The newly minted Finnish government has given working dads a boost by announcing they will receive equal parental leave with their spouses.
Prime Minister Sanna Marin – the country’s first female leader – announced that the combined paid allowance will increase to a combined 14 months, totalling 164 days per parent.
While Finland’s parental leave scheme is generous, it still lags behind its Scandinavian neighbour, Sweden, which boasts Europe's most generous scheme with 240 days pay parent after the birth of the baby.
Health and social affairs minister Aino-Kaisa Pekonen told reporters that “a radical reform of family benefits” has started, aim to strengthen the relationship of parents from the outset, according to BBC News.
Under the new system, each parent would receive a total of 6.6 months’ leave (164 days under Finland's six-day-week benefit system) and pregnant women would receive an additional month’s allowance.
Either parent would be allowed to transfer 69 days of their quota, while single parents could use both allowances.

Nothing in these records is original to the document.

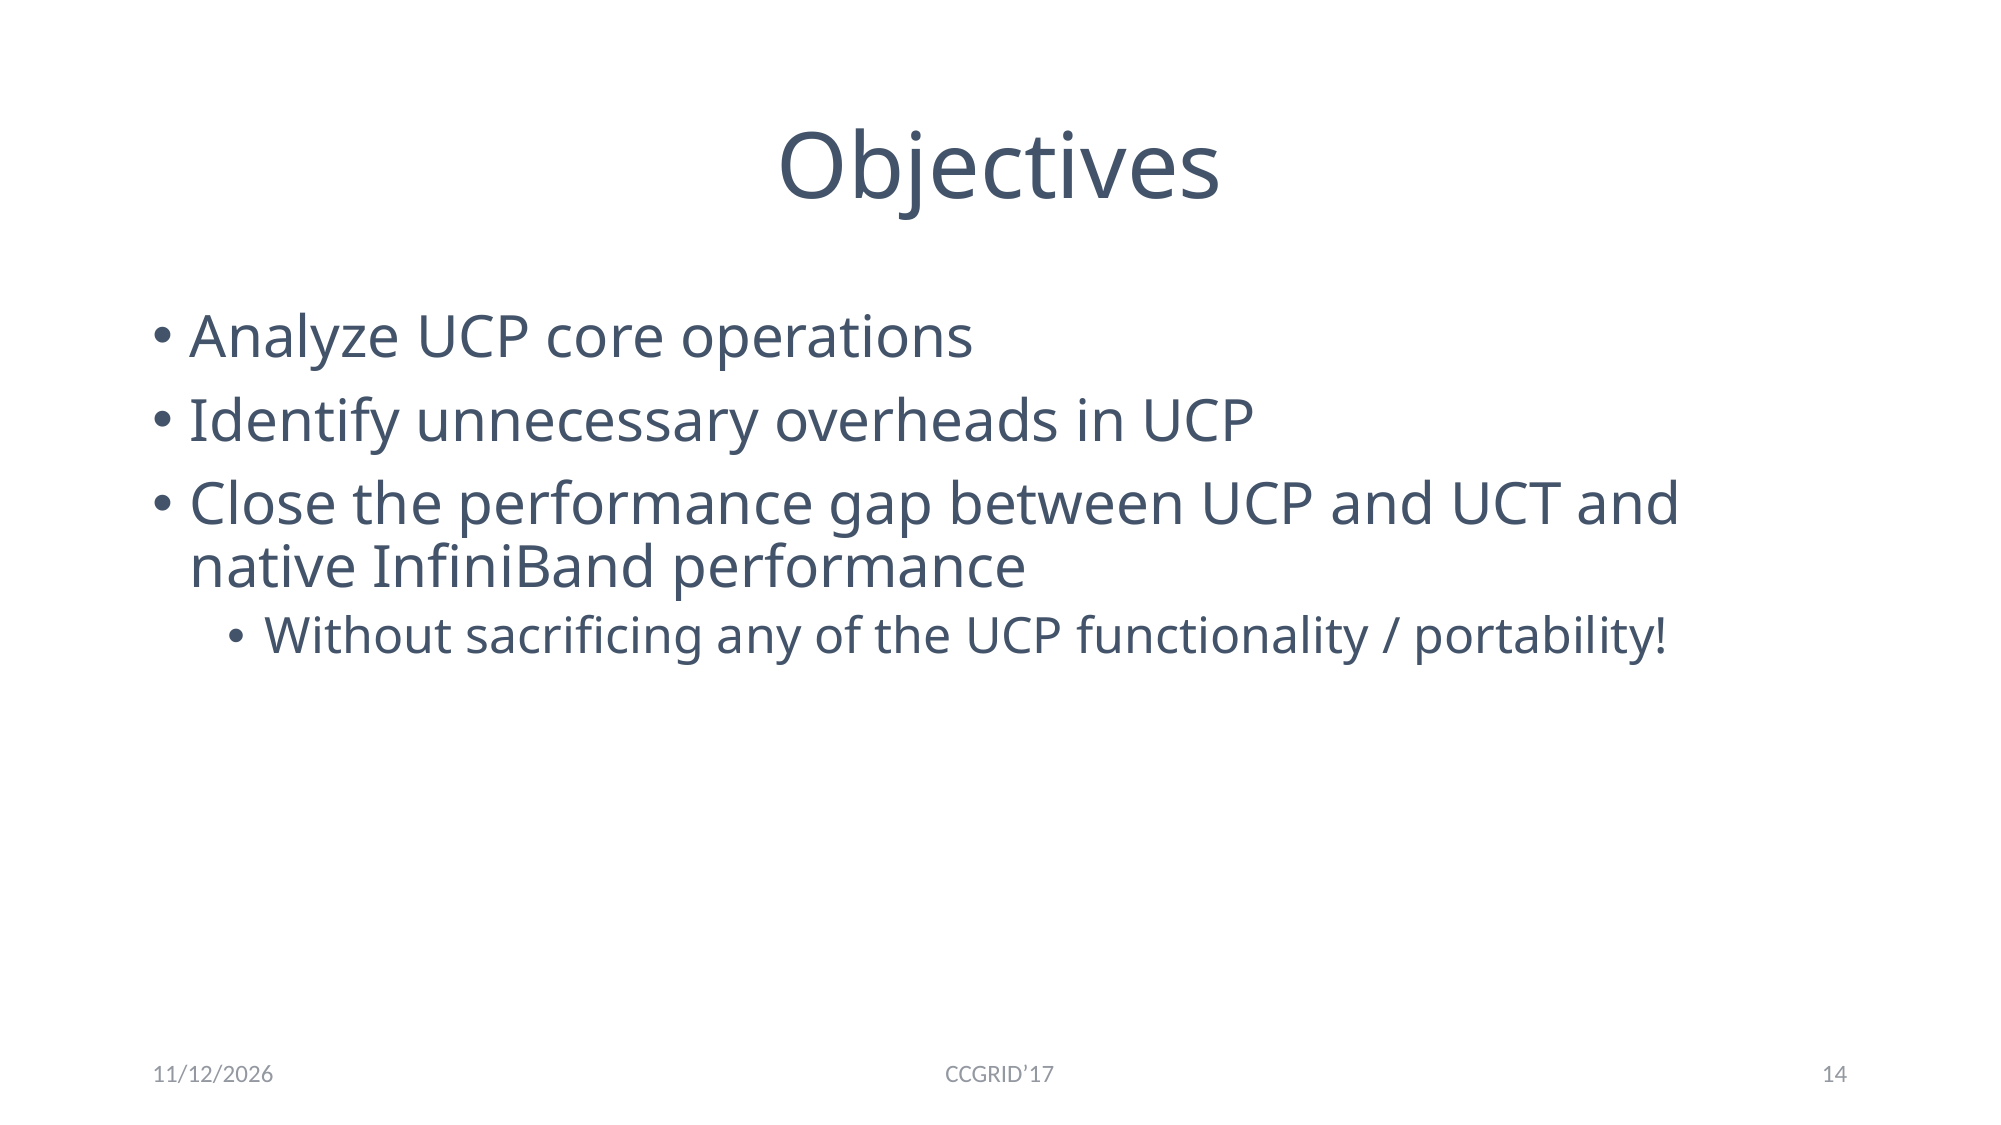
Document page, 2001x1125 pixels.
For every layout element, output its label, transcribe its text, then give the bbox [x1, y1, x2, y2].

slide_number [137, 1042, 588, 1103]
list Analyze UCP core operations Identify unnecessary overheads in UCP Close the performance gap between UCP and UCT and native InfiniBand performance Without sacrificing any of the UCP functionality / portability! [137, 299, 1863, 1014]
footer CCGRID’17 [662, 1042, 1338, 1103]
title Objectives [137, 59, 1863, 278]
slide_number 13 [1412, 1042, 1863, 1103]
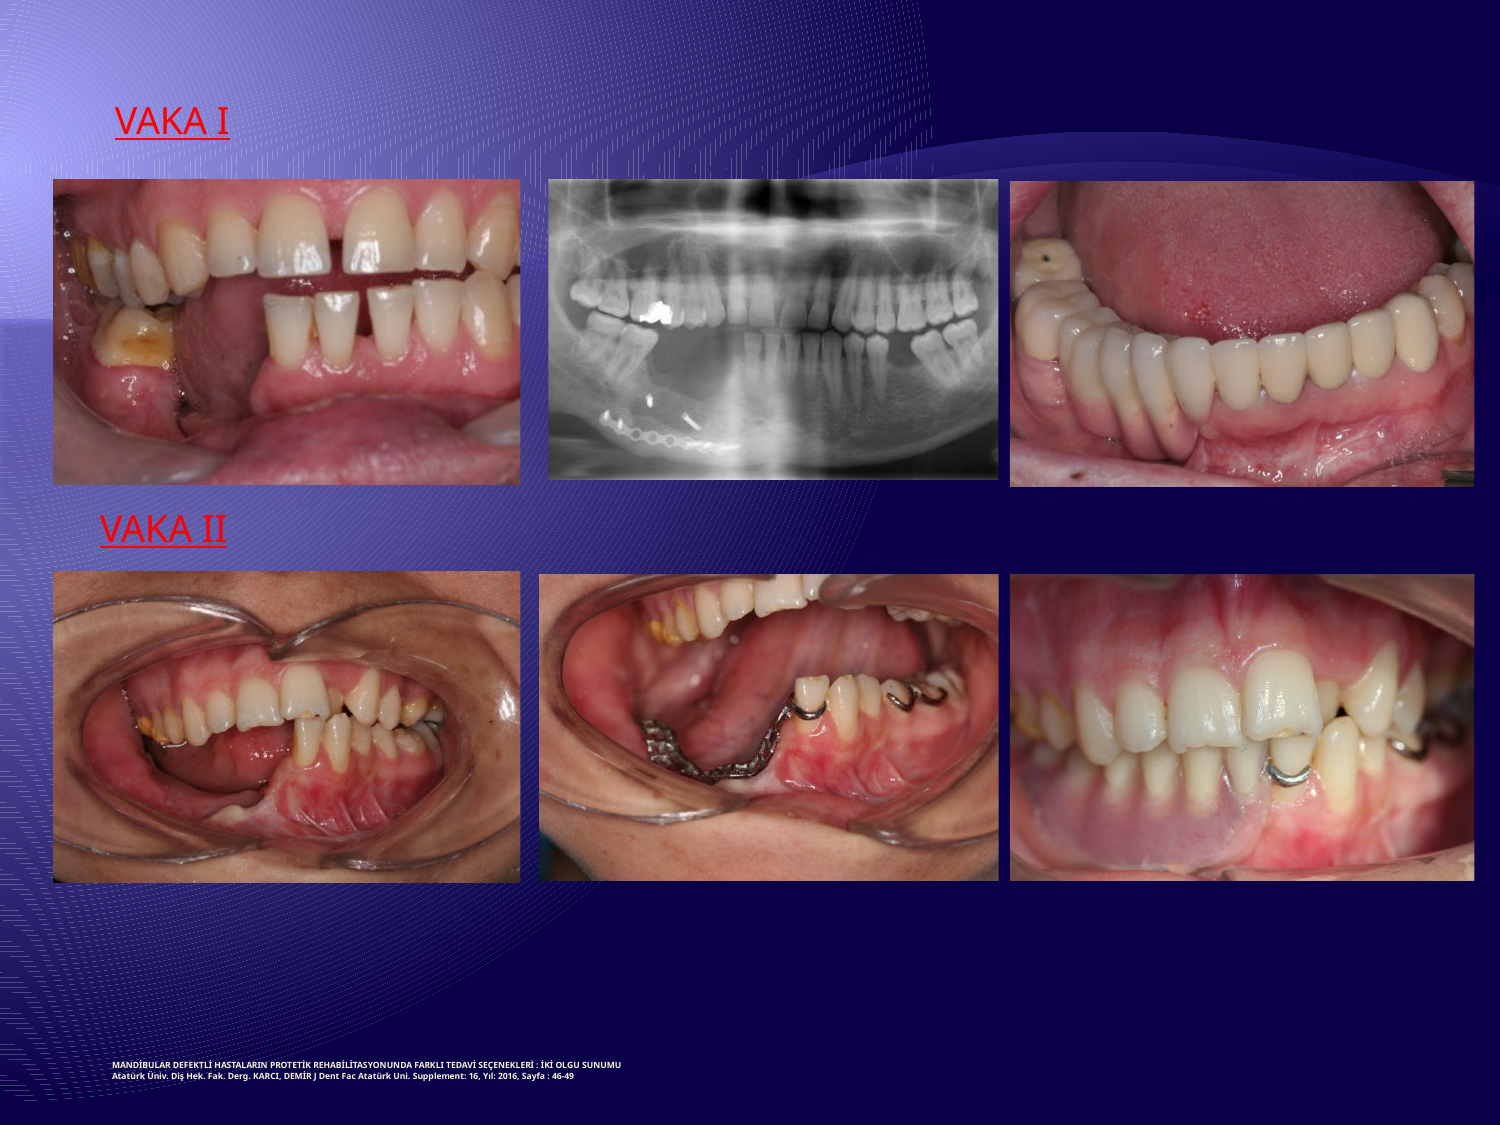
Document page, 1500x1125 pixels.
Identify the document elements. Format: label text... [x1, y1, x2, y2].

picture [538, 574, 999, 881]
picture [52, 570, 521, 883]
text_box VAKA II [85, 497, 302, 558]
picture [1009, 181, 1475, 488]
picture [1009, 574, 1475, 881]
text_box VAKA I [100, 89, 491, 150]
picture [548, 179, 999, 480]
picture [52, 179, 521, 486]
title MANDİBULAR DEFEKTLİ HASTALARIN PROTETİK REHABİLİTASYONUNDA FARKLI TEDAVİ SEÇENEKLERİ : İKİ OLGU SUNUMU Atatürk Üniv. Diş Hek. Fak. Derg. KARCI, DEMİR J Dent Fac Atatürk Uni. Supplement: 16, Yıl: 2016, Sayfa : 46-49 [112, 882, 1400, 1094]
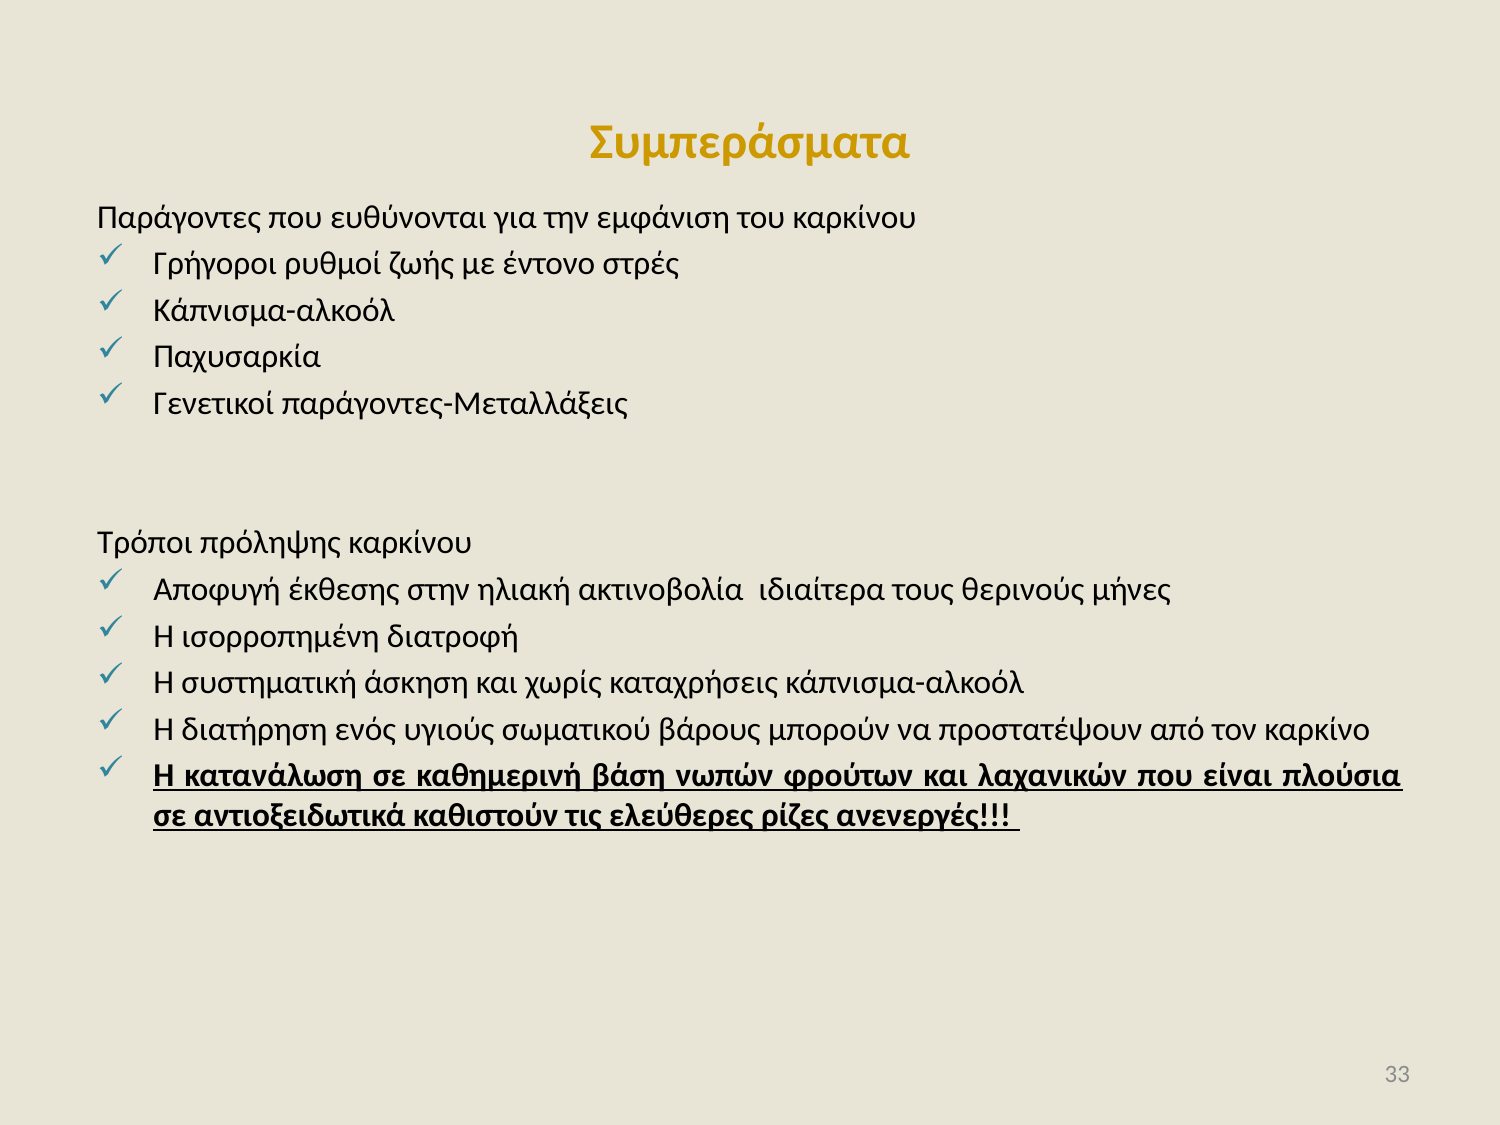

The Prime Minister said in January that Finland still had some way to go to achieve gender equality, adding that too few fathers were spending enough time with their children when they were young.
The trend in parental leave is catching on in the rest of Europe with the EU giving a 2019 directive for all member countries to provide each parent with at least four months’ leave, including two months that cannot be transferred, within the next three years.